On the ‘All Pages’ webpage of the Google Analytics, click “Pageviews” so that the arrow is pointing upwards, showing that the list contains the data of the URLs is sorted in ascending order from least to most pageviews.
This step will move the pages that are most likely to be Orphan pages to the top of the list. You must have to set the starting date back to a time before the Google Analytics was installed and click the Apply button, after selecting the date correctly.
In the bottom right of the page, click the Show rows drop-down menu and select the highest number of rows like 5,000 URLs at a time.
Google Analytics will take a little time to fetch all the data.
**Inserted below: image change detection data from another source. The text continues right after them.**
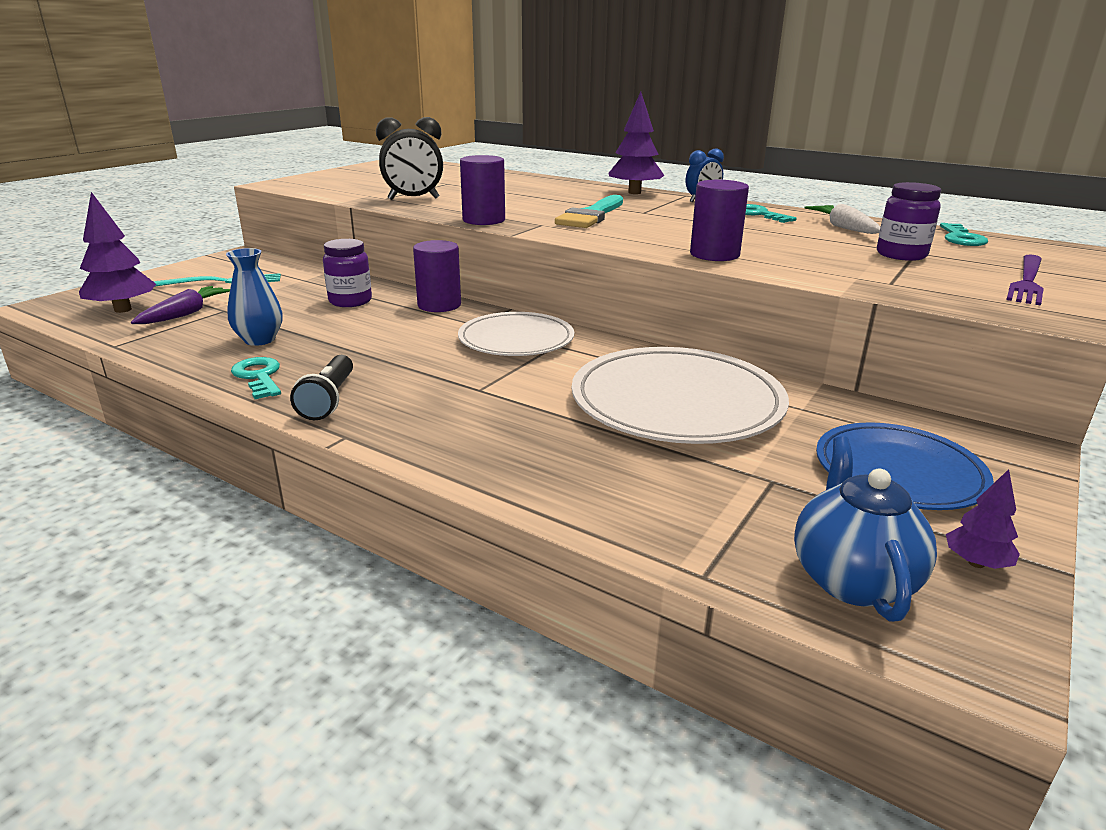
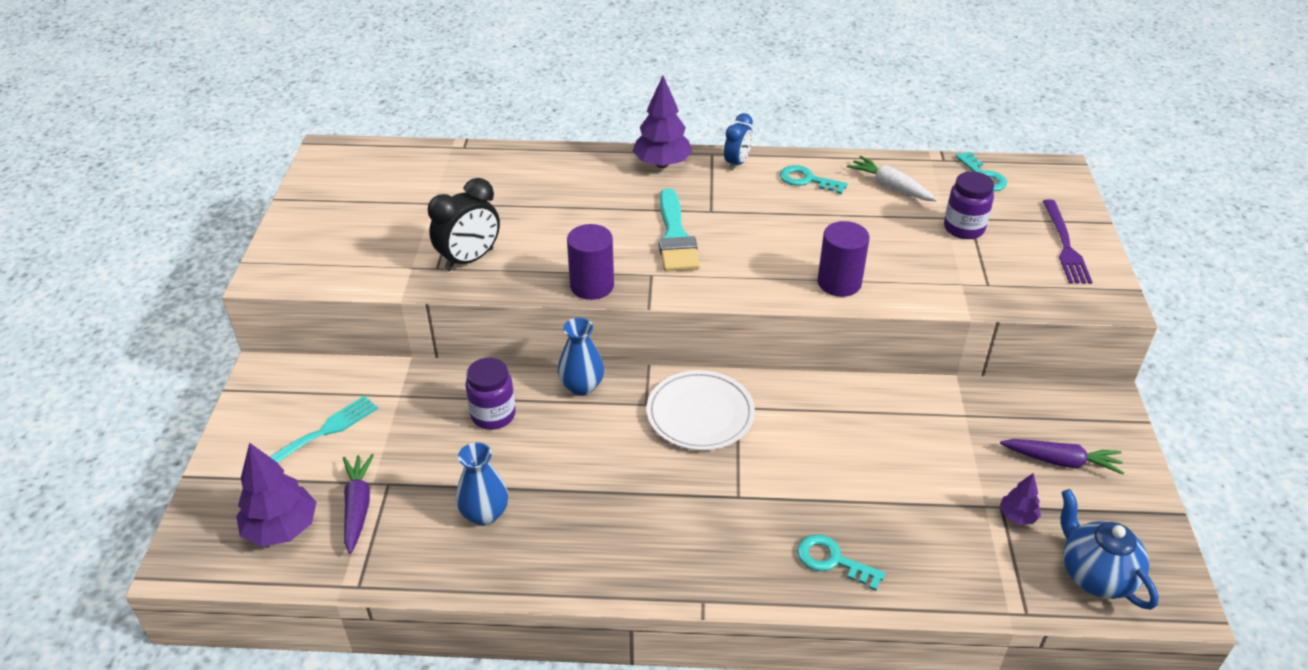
camera: 30 degrees left, 15 degrees up
turquoise key [231,357,281,399] -> turquoise key moved to [797,534,886,591]
black flashlight [290,355,353,420] -> none
purple cylinder [413,240,461,312] -> blue vase [558,318,604,396]
white plate [572,347,789,444] -> none
blue plate [816,422,994,510] -> purple carrot [1000,439,1124,475]
purple tree [946,469,1020,569] -> purple tree moved to [999,473,1041,524]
During this process, be patient and don’t try to rush things, or you will risk crashing your browser.
Once the data of the URLs is loaded properly, navigate to the top right corner, select export option, and export the data in a form of Google Sheet, Excel File, or CSV spreadsheet.
Next step is to copy the URLs from the exported analytics file into your orphan page spreadsheet.
In order for the data to be useful, you will have to these into URL format.
Now insert a new column and paste down the homepage URL. To combine these together into a URL in the next column over, use the concat() formula in the Microsoft’s Excel sheet.
4–Identify Your Orphan Pages/URLs
In order to identify the orphan URLs, you will have to compare the list of the Crawlable URLs that you have earlier crawled and the list of the found Analytics URLs in the MS Office spreadsheet.
By comparing both lists, you can easily identify the orphan pages and then you can copy the links and paste them to a new spreadsheet where you can easily fix them.
5- How to Fix Them
The final step you will have to perform is to link these pages with the other pages of your website, so that the issue can be resolved that helps you make your SEO more effective.